June 16, 2006
A Town Without Pity
Back in the late 1980’s, Tom Monaghan (The Virgin Mary Is in the Details) explored the idea of building a high end residential community near Ann Arbor, utilizing the designs of 30 leading architects from around the world to draw attention and capital. (The “30” referred to 30 minute pizza deliveries, demonstrating the consistently simplistic […]
Back in the late 1980’s, Tom Monaghan (The Virgin Mary Is in the Details) explored the idea of building a high end residential community near Ann Arbor, utilizing the designs of 30 leading architects from around the world to draw attention and capital. (The “30” referred to 30 minute pizza deliveries, demonstrating the consistently simplistic symbolism of his architectural gestures). It seemed for a brief moment that he might allow his obsession with the architecture of Frank Lloyd Wright to mature into a genuine understanding for, and appreciation of, fine architecture.
The choices reflected in this Florida town suggest, sadly, that such maturation did not occur, and the result appears to be one of the most spiritually pathetic churches proposed since the 1970’s, physically isolated from its community and wrapped in a campus more corporate than civic. Sadly, this is a time when many firms large and small are struggling with the deeper issues his project pretends to address; Moneo’s timeless Our Lady of Angels in Los Angeles fits the needs of a dynamic and diverse community of faith, and architects throughout the nation and the world are developing ethical practices that are environmentally responsive.

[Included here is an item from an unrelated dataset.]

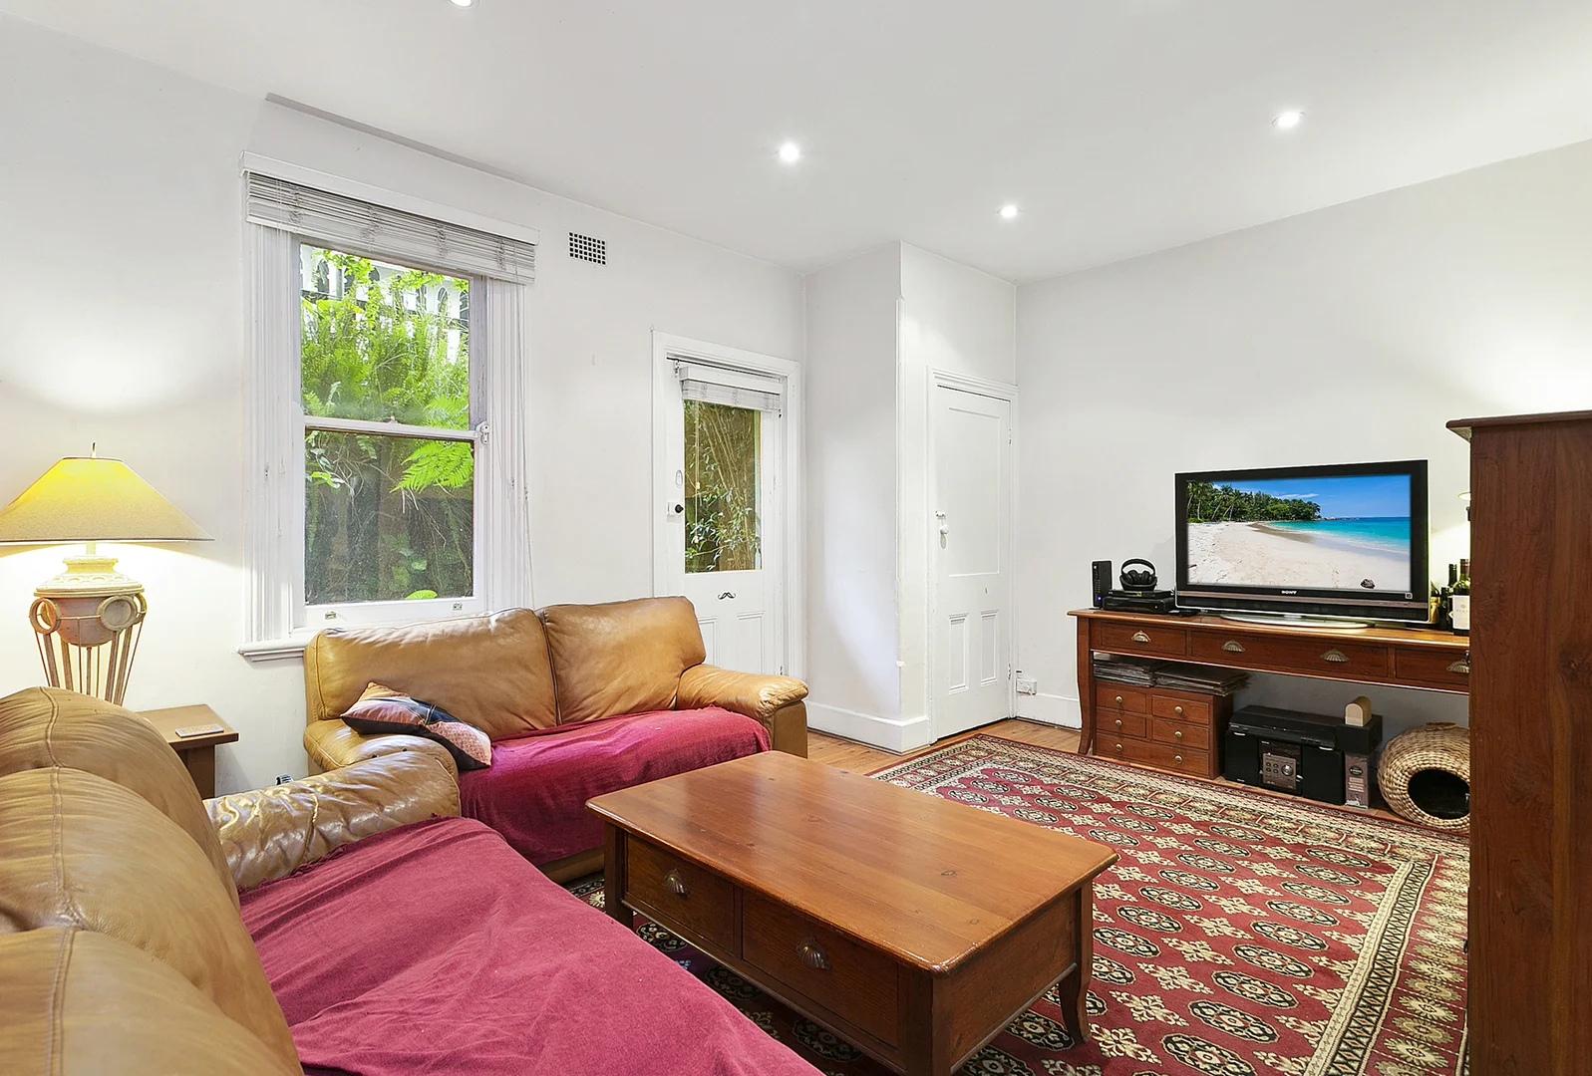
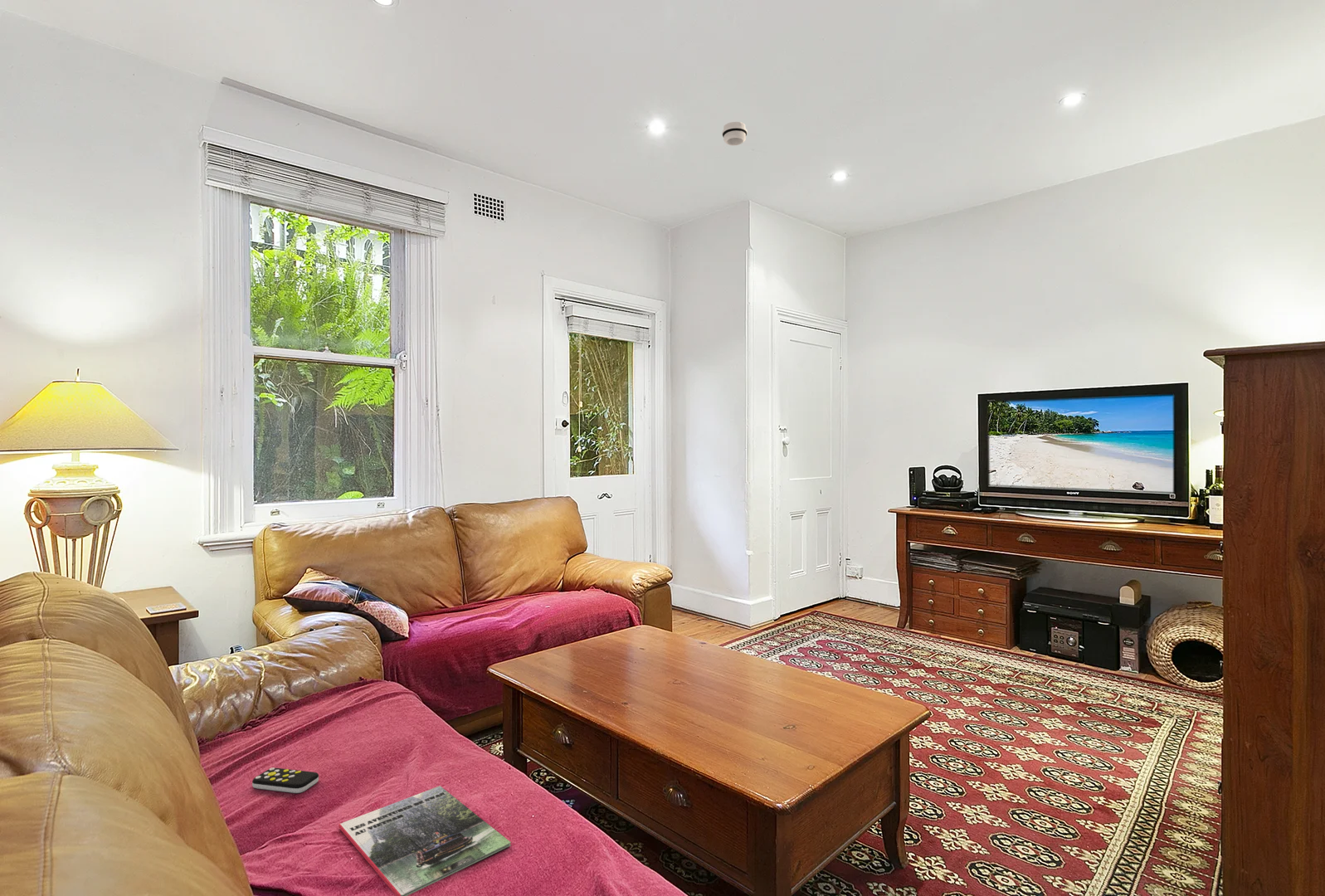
+ magazine [338,785,512,896]
+ smoke detector [721,121,748,146]
+ remote control [251,767,319,794]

Where genuine faith would demand nuanced response, Monaghan offers only a simulacra of a city, with his own personal fears related to his time in an orphanage at its heart. Basing the city on a true sense of faith would mean so much more! Reducing building envelopes and material waste, designing smaller structures and allowing for a density that encourages one to walk, reflecting ethnic diversity in differing expectations of smaller public spaces, and varying levels of affordability are only a few issues that any person of faith should be called to embrace today. It is far too easy to laugh at the superficiality of this “city” and far too sad that this is all we in the architectural community can do.
Department of Architecture, University of California, Berkeley
This plan seems a little simplistically weird. Will there be that many fundamentalist type Catholics who want to live all together in such a town? It’ll be interesting to follow how it all shakes out after a decade or so.
This looks interesting but it is known that Naples and the surrounding areas are made up of very wealthy people. What will be the average cost of homes surrounding the university? Will there be room for the average American or those of varying classes? How will the Naples population feel about transplants of varying financial classes?
Its fascinating how while discussing all the obvious and subtle expressions of religion in the architecture, the design of Ave Maria also expresses the centrality of monotheistic religions.
In one of the expensive wealthy areas of Bombay, India there is an old anachronistic water tank, approximately 400 years old, historically considered much older than the city itself. One ancient myth surrounding it is that one of the major gods of the Hindu pantheon, Ram, shot an arrow there to find water, and the tank is the resulting source. But the wonderful expression of a polytheistic religion surrounding the tank on all sides are about 350 tiny temples, family deities, some well known and some obscure. The tank is then transmuted into a place of common ground that actually celebrates the diversity of belief.
Your critique is too kind for this totally uninspired master plan.
Consulting Architect + Towne Planner
Thomas Monaghan has spent millions in an attempt to influence the political process in this country to favor his views, some of which are offensive and perhaps dangerous to those who do not share his beliefs. People absolutely have the right to worship as they please, but why should the wish of a very wealthy man to artificially create a town based on his religious principles be above of criticism?
Yes, we do live in a secular state that allows for freedom of religion. No, federal and state governments are not necessarily obliged to provide infrastructure and services to a town that advertises itself as proudly renouncing key elements of the Constitution. The respondents claiming victim status based on their faith must be unaware of the criticism this project has received from other Catholics, like Frances Kissling, president of Catholics for a Free Choice who feels that, “from a human and a Catholic perspective, I don’t think it is a good idea for human beings to isolate themselves from diversity and differences.” The plan for the massive church in Ave Maria has also faced criticism from Catholic architecture critics like Michael Rose (http://www.cruxnews.com) who wrote: “But rather than creating a pièce de résistance that would symbolize the promising aspirations of the newest Catholic university in the country, the architects have given birth to what could, instead, become an embarrassing eyesore.”
The defensiveness on the part of those who are “for” this project are disturbingly reminiscent of those who see all criticism of Israel’s continued occupation of Palestinian territories as anti-Semitic. States or municipalities that base themselves on religious beliefs blur the line between political and religious ideology, frequently leveraging the power of one to service the agenda of the other.